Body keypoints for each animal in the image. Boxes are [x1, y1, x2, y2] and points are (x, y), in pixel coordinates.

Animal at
--
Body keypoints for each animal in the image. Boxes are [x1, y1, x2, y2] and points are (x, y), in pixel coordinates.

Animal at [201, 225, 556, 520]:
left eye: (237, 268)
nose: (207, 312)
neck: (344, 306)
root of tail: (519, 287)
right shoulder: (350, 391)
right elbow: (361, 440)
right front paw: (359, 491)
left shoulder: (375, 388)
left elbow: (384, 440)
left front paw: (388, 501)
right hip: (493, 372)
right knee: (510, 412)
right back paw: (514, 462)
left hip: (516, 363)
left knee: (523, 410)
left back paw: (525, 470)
...
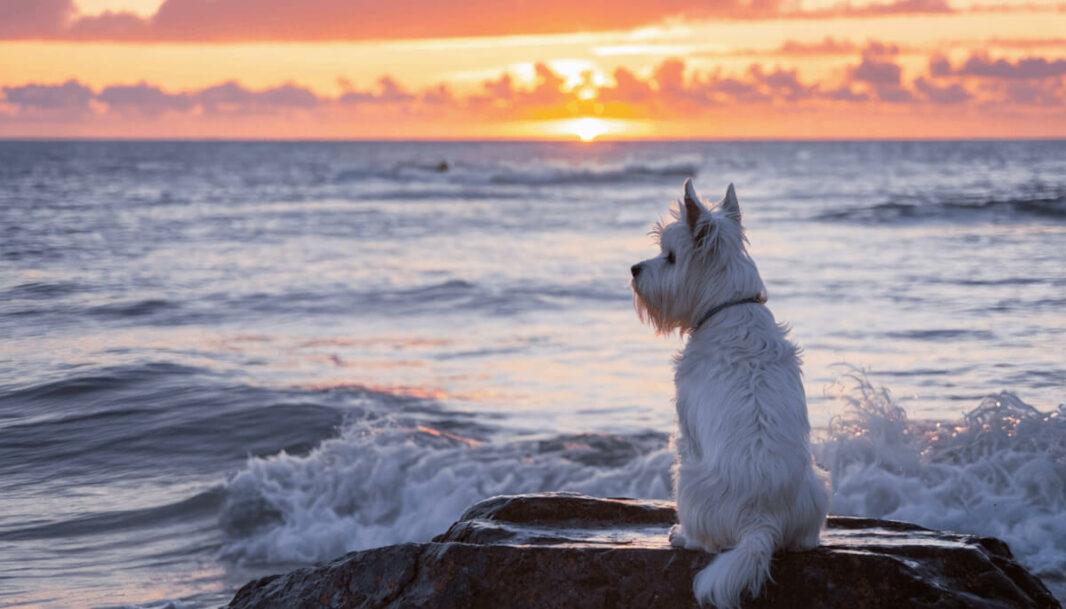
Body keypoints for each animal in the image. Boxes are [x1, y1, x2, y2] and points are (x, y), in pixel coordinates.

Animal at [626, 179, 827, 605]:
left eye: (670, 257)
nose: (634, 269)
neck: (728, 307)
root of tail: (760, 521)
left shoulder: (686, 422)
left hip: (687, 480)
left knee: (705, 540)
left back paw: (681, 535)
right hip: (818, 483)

YOUR ASSIGNMENT —
Of the lines above, output exactly those from the line bearing "root of tail: (519, 287)" through the line bearing "left back paw: (525, 470)", inclusive.

TASK OUTPUT —
root of tail: (519, 287)
right shoulder: (350, 391)
right elbow: (361, 440)
right front paw: (359, 491)
left shoulder: (375, 388)
left elbow: (384, 440)
left front paw: (388, 501)
right hip: (493, 372)
right knee: (510, 412)
right back paw: (514, 462)
left hip: (516, 363)
left knee: (523, 410)
left back paw: (525, 470)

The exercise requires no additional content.